Абсурд и самоубийство
Есть лишь один поистине серьезный философский вопрос – вопрос о самоубийстве. Решить, стоит ли жизнь труда быть прожитой или она того не стоит, – это значит ответить на основополагающий вопрос философии. Все прочие вопросы – имеет ли мир три измерения, существует ли девять или двенадцать категорий духа – следуют потом. Они всего лишь игра; сперва необходимо ответить на исходный вопрос. И если верно, что философ, дабы внушить уважение к себе, должен, как хотел того Ницше, служить примером для других, нельзя не уловить важность этого ответа – ведь он предшествует бесповоротному поступку. Для сердца все это непосредственно ощутимые очевидности, однако в них надо вникнуть глубже, чтобы сделать ясными для ума.
Спросив себя, а как можно судить, какой вопрос более настоятелен, чем другие, я отвечу: тот, который обязывает к действию. Мне неведомы случаи, когда бы шли на смерть ради онтологического доказательства. Галилей, обладавший весьма значительной научной истиной, легче легкого отрекся от нее, как только над его жизнью нависла угроза.

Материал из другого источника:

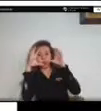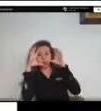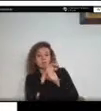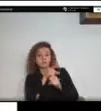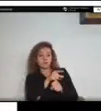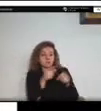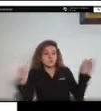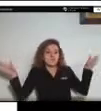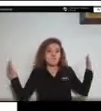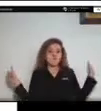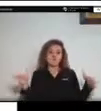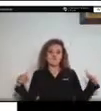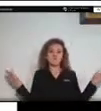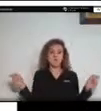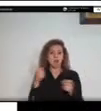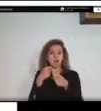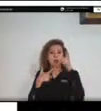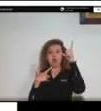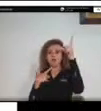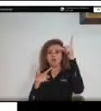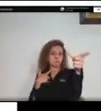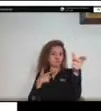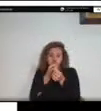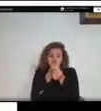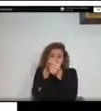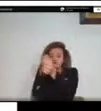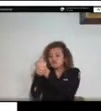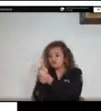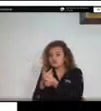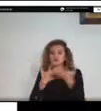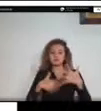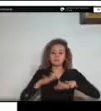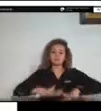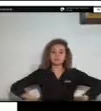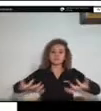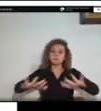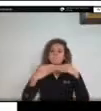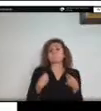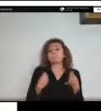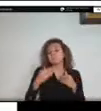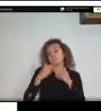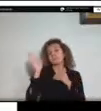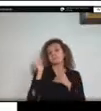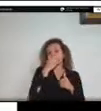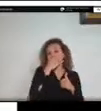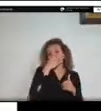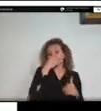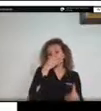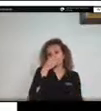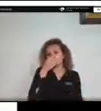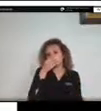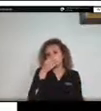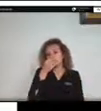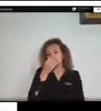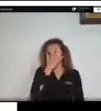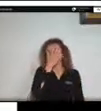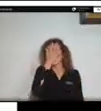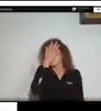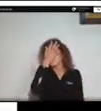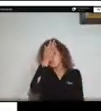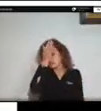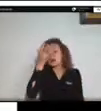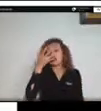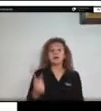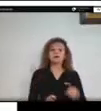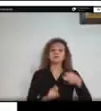vive más que todo en área en el suelo además de hábitos terrestres las barreras naturales es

В известном смысле он поступил правильно. Истина его не стоила того, чтобы сгореть за нее на костре. Вращается ли Земля вокруг Солнца или Солнце вокруг Земли – все это глубоко безразлично. Сказать по правде, вопрос этот просто-напросто никчемный. Зато я вижу, как много людей умирает, придя к убеждению, что жизнь не стоит труда быть прожитой. Я вижу других людей, которые парадоксальным образом умирают за идеи или иллюзии, придававшие смысл их жизни (то, что называют смыслом жизни, есть одновременно великолепный смысл смерти). Следовательно, я прихожу к заключению, что смысл жизни и есть неотложнейший из вопросов. Как на него ответить? Когда дело касается вещей сущностных – под ними я разумею те, что чреваты угрозой смерти, как и те, что удесятеряют страстную жажду жить, – у нашей мысли есть только два способа подступиться к ним: способ Ла Палиса и способ Дон Кихота. Лишь сочетание самоочевидных истин с уравновешивающим их сердечным горением может открыть нам доступ одновременно и к душевному волнению и к ясности. Раз предмет рассмотрения так скромен и вместе с тем исполнен патетики, понятно, что ученая классическая диалектика должна уступить место менее притязательной установке ума, который бы пускал в ход совместно здравомыслие и приязнь.
Самоубийство всегда истолковывалось только как явление социального порядка. Здесь, напротив, поначалу речь пойдет об отношении между индивидуальной мыслью и самоубийством. Подобно великим произведениям, оно вызревает в безмолвных недрах сердца. Сам человек об этом не знает. Однажды вечером он вдруг стреляется или бросается в воду. Как-то мне рассказывали об одном покончившем с собой смотрителе жилых домов, что за пять лет до того он потерял дочь, с тех пор сильно изменился и что эта история его «подточила». Точнее слова нечего и желать. Начать думать – это начать себя подтачивать. К началам такого рода общество не имеет касательства. Червь гнездится в сердце человека. Там-то его и надо искать. Надо проследить и понять смертельную игру, ведущую от ясности относительно бытия к бегству за грань света.